- How to complete this task: Without copying the images, write out all the entries below verbatim.

- Listed records:
++++++

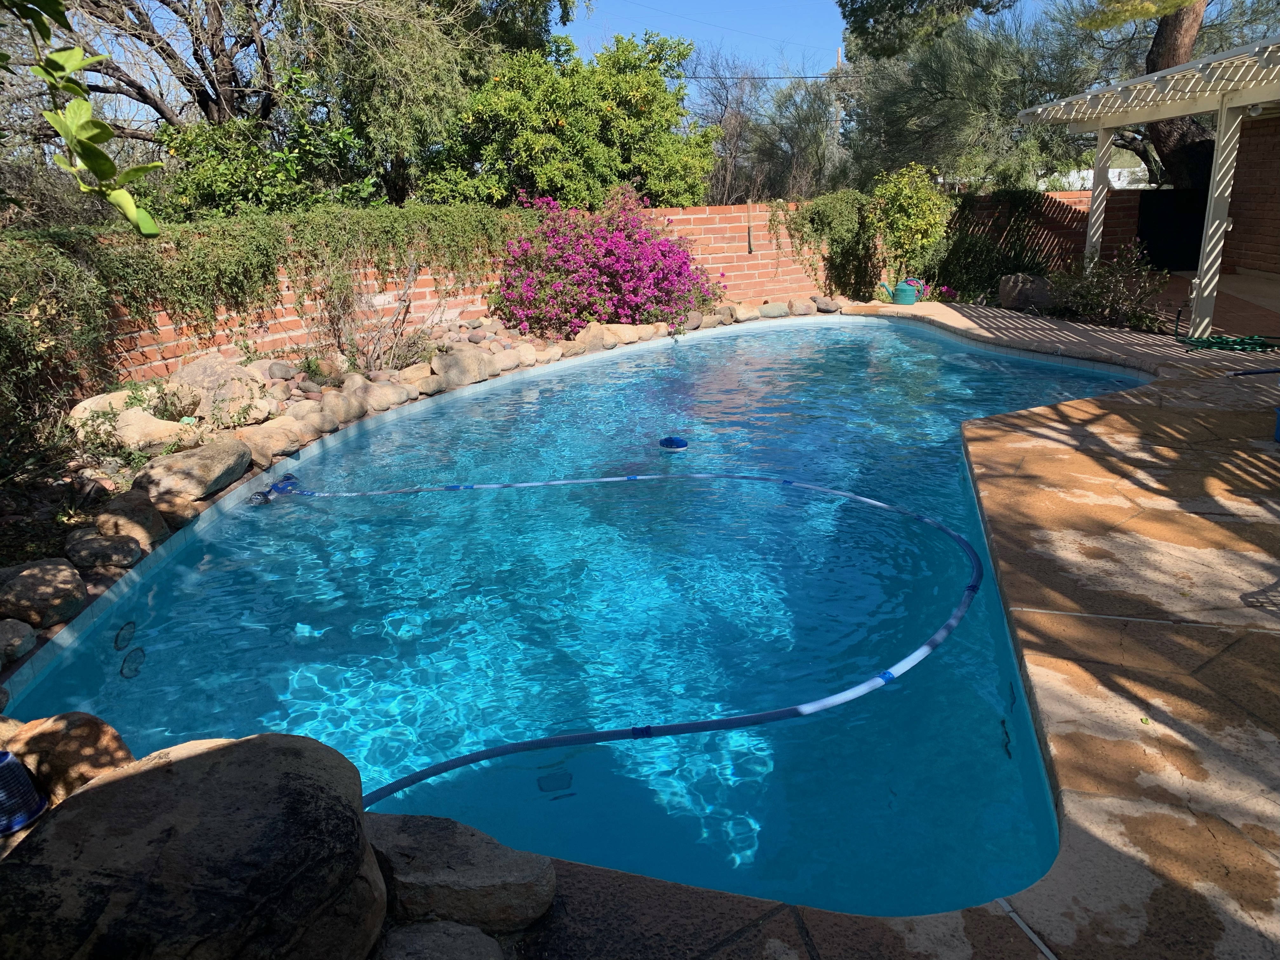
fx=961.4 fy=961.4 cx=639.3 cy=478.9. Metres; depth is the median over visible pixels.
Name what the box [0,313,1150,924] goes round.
swimming pool
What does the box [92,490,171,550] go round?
rock
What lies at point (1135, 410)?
stone patio
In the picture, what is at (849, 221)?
climbing vine
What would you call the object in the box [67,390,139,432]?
rock
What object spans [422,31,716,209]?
citrus tree
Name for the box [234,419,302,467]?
rock
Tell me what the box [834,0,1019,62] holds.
tree
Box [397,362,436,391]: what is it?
rock
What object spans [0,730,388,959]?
boulder
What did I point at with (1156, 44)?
pine tree
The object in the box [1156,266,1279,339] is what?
brick patio
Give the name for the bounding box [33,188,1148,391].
brick wall
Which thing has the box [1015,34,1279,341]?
pergola
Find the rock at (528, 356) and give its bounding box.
[510,342,539,368]
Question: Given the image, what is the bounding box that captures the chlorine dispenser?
[658,434,688,451]
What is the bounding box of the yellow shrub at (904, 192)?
[868,162,950,288]
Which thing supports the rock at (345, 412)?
on the rock bed at (75, 469)
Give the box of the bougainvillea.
[493,185,726,339]
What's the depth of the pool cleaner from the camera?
5.08 m
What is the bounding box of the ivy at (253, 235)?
[0,196,531,400]
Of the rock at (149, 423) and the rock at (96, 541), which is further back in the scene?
the rock at (149, 423)
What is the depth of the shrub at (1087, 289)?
9.54 m
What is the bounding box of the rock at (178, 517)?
[154,489,200,528]
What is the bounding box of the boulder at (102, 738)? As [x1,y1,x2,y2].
[0,710,135,807]
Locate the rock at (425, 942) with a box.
[373,920,506,959]
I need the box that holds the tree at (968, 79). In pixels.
[839,10,1099,191]
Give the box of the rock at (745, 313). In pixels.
[730,302,761,321]
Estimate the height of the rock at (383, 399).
0.197 m
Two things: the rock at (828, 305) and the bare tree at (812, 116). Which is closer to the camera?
the rock at (828, 305)
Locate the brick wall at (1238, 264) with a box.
[1221,109,1279,283]
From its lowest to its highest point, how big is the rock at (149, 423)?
0.267 m
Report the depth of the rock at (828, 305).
10.99 m
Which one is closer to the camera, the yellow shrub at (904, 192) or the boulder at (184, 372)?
the boulder at (184, 372)
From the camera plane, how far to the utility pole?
33.90 m
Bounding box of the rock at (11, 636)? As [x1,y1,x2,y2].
[0,618,37,666]
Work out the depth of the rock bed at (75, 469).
5.54 m
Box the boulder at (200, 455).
[136,437,253,502]
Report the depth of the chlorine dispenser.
5.75 m
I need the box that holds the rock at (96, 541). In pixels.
[64,529,146,572]
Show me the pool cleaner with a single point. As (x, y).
(266, 496)
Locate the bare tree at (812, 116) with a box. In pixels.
[686,49,846,204]
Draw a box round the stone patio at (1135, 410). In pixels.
[517,304,1279,959]
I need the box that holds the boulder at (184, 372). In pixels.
[167,354,264,414]
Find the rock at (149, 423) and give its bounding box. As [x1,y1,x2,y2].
[110,407,189,452]
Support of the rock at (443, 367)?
on the rock bed at (75, 469)
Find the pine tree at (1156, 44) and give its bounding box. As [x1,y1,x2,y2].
[1055,0,1231,189]
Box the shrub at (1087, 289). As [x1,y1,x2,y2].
[1046,245,1168,329]
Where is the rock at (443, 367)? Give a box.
[431,348,492,388]
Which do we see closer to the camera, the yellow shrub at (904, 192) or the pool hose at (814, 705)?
the pool hose at (814, 705)
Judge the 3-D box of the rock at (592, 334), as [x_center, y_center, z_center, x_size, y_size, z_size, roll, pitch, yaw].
[-0.447,-1.298,8.834,0.370,0.266,0.463,16,25,42]
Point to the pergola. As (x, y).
(1212, 227)
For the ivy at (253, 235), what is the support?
attached to the brick wall at (682, 216)
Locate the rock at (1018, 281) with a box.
[996,273,1052,310]
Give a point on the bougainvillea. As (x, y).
(616, 243)
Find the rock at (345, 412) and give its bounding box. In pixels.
[319,388,369,426]
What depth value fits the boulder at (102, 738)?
2.27 m
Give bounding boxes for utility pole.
[831,47,846,146]
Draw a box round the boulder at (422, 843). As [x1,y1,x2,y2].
[364,812,557,937]
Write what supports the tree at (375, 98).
on the ground
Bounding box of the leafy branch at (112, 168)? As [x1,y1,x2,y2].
[0,0,164,236]
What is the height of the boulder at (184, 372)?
0.399 m
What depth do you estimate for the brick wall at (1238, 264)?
11.82 m
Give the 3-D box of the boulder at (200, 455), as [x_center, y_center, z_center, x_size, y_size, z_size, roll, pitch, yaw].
[-2.372,-0.052,5.058,0.498,0.275,0.611,8,20,26]
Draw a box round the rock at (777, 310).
[756,301,791,317]
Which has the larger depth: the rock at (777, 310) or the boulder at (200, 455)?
the rock at (777, 310)
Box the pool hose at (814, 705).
[289,465,997,813]
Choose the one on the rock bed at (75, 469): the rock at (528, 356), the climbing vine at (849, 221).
the rock at (528, 356)
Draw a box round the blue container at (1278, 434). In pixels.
[1273,406,1279,441]
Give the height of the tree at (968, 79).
4.515 m
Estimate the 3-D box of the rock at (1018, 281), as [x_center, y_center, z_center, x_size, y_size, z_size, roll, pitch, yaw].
[4.372,-2.104,10.826,0.663,0.422,0.542,3,18,12]
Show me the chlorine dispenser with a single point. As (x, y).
(676, 442)
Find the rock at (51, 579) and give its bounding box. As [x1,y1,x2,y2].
[0,558,90,628]
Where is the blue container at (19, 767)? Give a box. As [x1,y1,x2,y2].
[0,750,48,835]
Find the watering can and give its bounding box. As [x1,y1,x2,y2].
[876,277,920,305]
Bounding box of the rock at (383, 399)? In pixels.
[364,382,407,411]
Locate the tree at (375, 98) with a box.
[275,0,576,205]
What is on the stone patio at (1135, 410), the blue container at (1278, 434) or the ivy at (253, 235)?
the blue container at (1278, 434)
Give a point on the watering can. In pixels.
(902, 289)
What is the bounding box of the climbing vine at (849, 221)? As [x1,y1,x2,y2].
[775,188,880,301]
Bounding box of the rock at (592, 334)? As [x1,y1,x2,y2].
[571,321,618,352]
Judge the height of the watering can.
0.323 m
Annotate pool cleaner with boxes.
[247,471,299,505]
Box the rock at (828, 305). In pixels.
[811,296,843,312]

++++++

- Answer for this exercise:
fx=961.4 fy=961.4 cx=639.3 cy=478.9. Metres; depth is the median over visible pixels.
Name what the box [0,313,1150,924] goes round.
swimming pool
What does the box [92,490,171,550] go round?
rock
What lies at point (1135, 410)?
stone patio
In the picture, what is at (849, 221)?
climbing vine
What would you call the object in the box [67,390,139,432]?
rock
What object spans [422,31,716,209]?
citrus tree
Name for the box [234,419,302,467]?
rock
Tell me what the box [834,0,1019,62] holds.
tree
Box [397,362,436,391]: what is it?
rock
What object spans [0,730,388,959]?
boulder
What did I point at with (1156, 44)?
pine tree
The object in the box [1156,266,1279,339] is what?
brick patio
Give the name for the bounding box [33,188,1148,391].
brick wall
Which thing has the box [1015,34,1279,341]?
pergola
Find the rock at (528, 356) and give its bounding box.
[510,342,539,368]
Question: Given the image, what is the bounding box that captures the chlorine dispenser?
[658,434,688,451]
What is the bounding box of the yellow shrub at (904, 192)?
[868,162,950,288]
Which thing supports the rock at (345, 412)?
on the rock bed at (75, 469)
Give the box of the bougainvillea.
[493,185,726,339]
What's the depth of the pool cleaner from the camera?
5.08 m
What is the bounding box of the ivy at (253, 235)?
[0,196,531,400]
Of the rock at (149, 423) and the rock at (96, 541), which is further back in the scene?
the rock at (149, 423)
What is the depth of the shrub at (1087, 289)?
9.54 m
What is the bounding box of the rock at (178, 517)?
[154,489,200,528]
What is the bounding box of the boulder at (102, 738)? As [x1,y1,x2,y2].
[0,710,135,807]
Locate the rock at (425, 942) with a box.
[373,920,506,959]
I need the box that holds the tree at (968, 79). In pixels.
[839,10,1099,191]
Give the box of the rock at (745, 313). In pixels.
[730,302,761,321]
Estimate the height of the rock at (383, 399).
0.197 m
Two things: the rock at (828, 305) and the bare tree at (812, 116). Which is closer to the camera?
the rock at (828, 305)
Locate the brick wall at (1238, 264) with a box.
[1221,109,1279,283]
From its lowest to its highest point, how big is the rock at (149, 423)?
0.267 m
Report the depth of the rock at (828, 305).
10.99 m
Which one is closer to the camera, the yellow shrub at (904, 192) or the boulder at (184, 372)?
the boulder at (184, 372)
From the camera plane, how far to the utility pole?
33.90 m
Bounding box of the rock at (11, 636)? As [x1,y1,x2,y2].
[0,618,37,666]
Work out the depth of the rock bed at (75, 469).
5.54 m
Box the boulder at (200, 455).
[136,437,253,502]
Report the depth of the chlorine dispenser.
5.75 m
I need the box that holds the rock at (96, 541). In pixels.
[64,529,146,572]
Show me the pool cleaner with a single point. As (x, y).
(266, 496)
Locate the bare tree at (812, 116) with a box. In pixels.
[686,49,846,204]
Draw a box round the stone patio at (1135, 410). In pixels.
[517,304,1279,959]
I need the box that holds the boulder at (184, 372). In pixels.
[167,354,264,414]
Find the rock at (149, 423) and give its bounding box. As [x1,y1,x2,y2].
[110,407,189,452]
Support of the rock at (443, 367)?
on the rock bed at (75, 469)
Find the pine tree at (1156, 44) and give its bounding box. As [x1,y1,x2,y2].
[1055,0,1231,189]
Box the shrub at (1087, 289). As [x1,y1,x2,y2].
[1046,245,1168,329]
Where is the rock at (443, 367)? Give a box.
[431,348,492,388]
Which do we see closer to the camera, the yellow shrub at (904, 192) or the pool hose at (814, 705)?
the pool hose at (814, 705)
Judge the 3-D box of the rock at (592, 334), as [x_center, y_center, z_center, x_size, y_size, z_size, roll, pitch, yaw].
[-0.447,-1.298,8.834,0.370,0.266,0.463,16,25,42]
Point to the pergola. As (x, y).
(1212, 227)
For the ivy at (253, 235), what is the support?
attached to the brick wall at (682, 216)
Locate the rock at (1018, 281) with a box.
[996,273,1052,310]
Give a point on the bougainvillea. As (x, y).
(616, 243)
Find the rock at (345, 412) and give its bounding box. In pixels.
[319,388,369,426]
What depth value fits the boulder at (102, 738)?
2.27 m
Give bounding boxes for utility pole.
[831,47,846,146]
Draw a box round the boulder at (422, 843). As [x1,y1,x2,y2].
[364,812,557,937]
Write what supports the tree at (375, 98).
on the ground
Bounding box of the leafy branch at (112, 168)? As [x1,y1,x2,y2].
[0,0,164,236]
What is the height of the boulder at (184, 372)?
0.399 m
What depth do you estimate for the brick wall at (1238, 264)?
11.82 m
Give the 3-D box of the boulder at (200, 455), as [x_center, y_center, z_center, x_size, y_size, z_size, roll, pitch, yaw].
[-2.372,-0.052,5.058,0.498,0.275,0.611,8,20,26]
Draw a box round the rock at (777, 310).
[756,301,791,317]
Which has the larger depth: the rock at (777, 310) or the boulder at (200, 455)?
the rock at (777, 310)
Box the pool hose at (814, 705).
[289,465,997,813]
Choose the one on the rock bed at (75, 469): the rock at (528, 356), the climbing vine at (849, 221).
the rock at (528, 356)
Draw a box round the blue container at (1278, 434). In pixels.
[1273,406,1279,441]
Give the height of the tree at (968, 79).
4.515 m
Estimate the 3-D box of the rock at (1018, 281), as [x_center, y_center, z_center, x_size, y_size, z_size, roll, pitch, yaw].
[4.372,-2.104,10.826,0.663,0.422,0.542,3,18,12]
Show me the chlorine dispenser with a single point. As (x, y).
(676, 442)
Find the rock at (51, 579) and give its bounding box. As [x1,y1,x2,y2].
[0,558,90,628]
Where is the blue container at (19, 767)? Give a box. As [x1,y1,x2,y2].
[0,750,48,835]
Find the watering can and give its bounding box. As [x1,y1,x2,y2].
[876,277,920,305]
Bounding box of the rock at (383, 399)? In pixels.
[364,382,407,411]
Locate the tree at (375, 98) with a box.
[275,0,576,205]
What is on the stone patio at (1135, 410), the blue container at (1278, 434) or the ivy at (253, 235)?
the blue container at (1278, 434)
Give a point on the watering can. In pixels.
(902, 289)
What is the bounding box of the climbing vine at (849, 221)? As [x1,y1,x2,y2].
[775,188,880,301]
Bounding box of the rock at (592, 334)? As [x1,y1,x2,y2].
[571,321,618,352]
Judge the height of the watering can.
0.323 m
Annotate pool cleaner with boxes.
[247,471,299,505]
Box the rock at (828, 305). In pixels.
[811,296,843,312]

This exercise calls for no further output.